Lithuania is another country which has adopted tight crypto regulations. This step was taken to fight money laundering and other schemes that well-heeled Russian elites may resort to. Russia is under tight sanctions from a number of world governments and crypto is a way to get around these sanctions. Lithuania is a small country with a population of less than 3 million and is working hard on maintaining tough scrutiny.
The country’s Finance Ministry made this announcement on June 8th. Other Lithuanian government ministries have taken steps to approve amendments to the Anti-Money Laundering laws and also countering terrorism related financing using crypto. These amendments are expected to be approved by Lithuania’s legislature soon and will result in stiff guidelines. These guidelines will prohibit the setting up and use of anonymous accounts and make identifying users easier.
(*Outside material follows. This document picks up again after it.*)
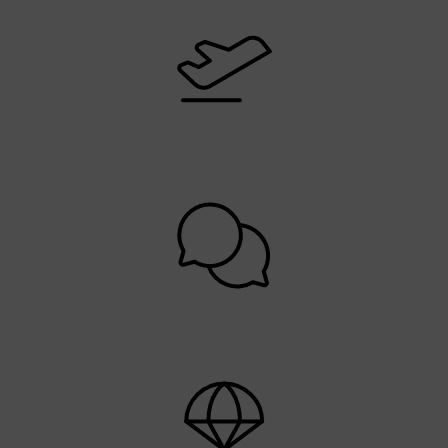
Reis fra hele landet
God kundeservice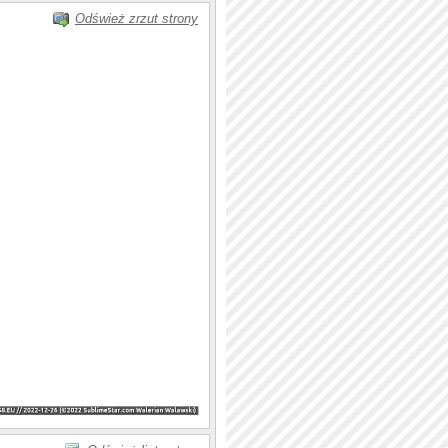
Odśwież zrzut strony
These regulations are expected to go into effect starting January 1st, 2023. Under the provisions, exchange operators will have to register as a corporate body and declare a capital of at least $125,000 euros. Senior management will also have to be legal and permanent residents of the country.
A government spokesman said that these strict regulations are justified considering the fast growth of the crypto industry and related geo-political risks. Finance Minister Gintarė Skaistė clarified that these steps taken by Lithuania are in accordance with EU wide regulations. Such steps only serve to underscore how fast crypto companies have been growing. Consider this – in 2020, there were just 8 companies and in 2021 – 188.
Neighboring Estonia also updated its AML legislation in 2021 and banned non-custodial software wallets. In Lithuania, the draft laws are yet to be adopted by the government. Once this happens, amendments will go into effect on November 1st, 2022. The other provisions will kick in on January 1st, 2023.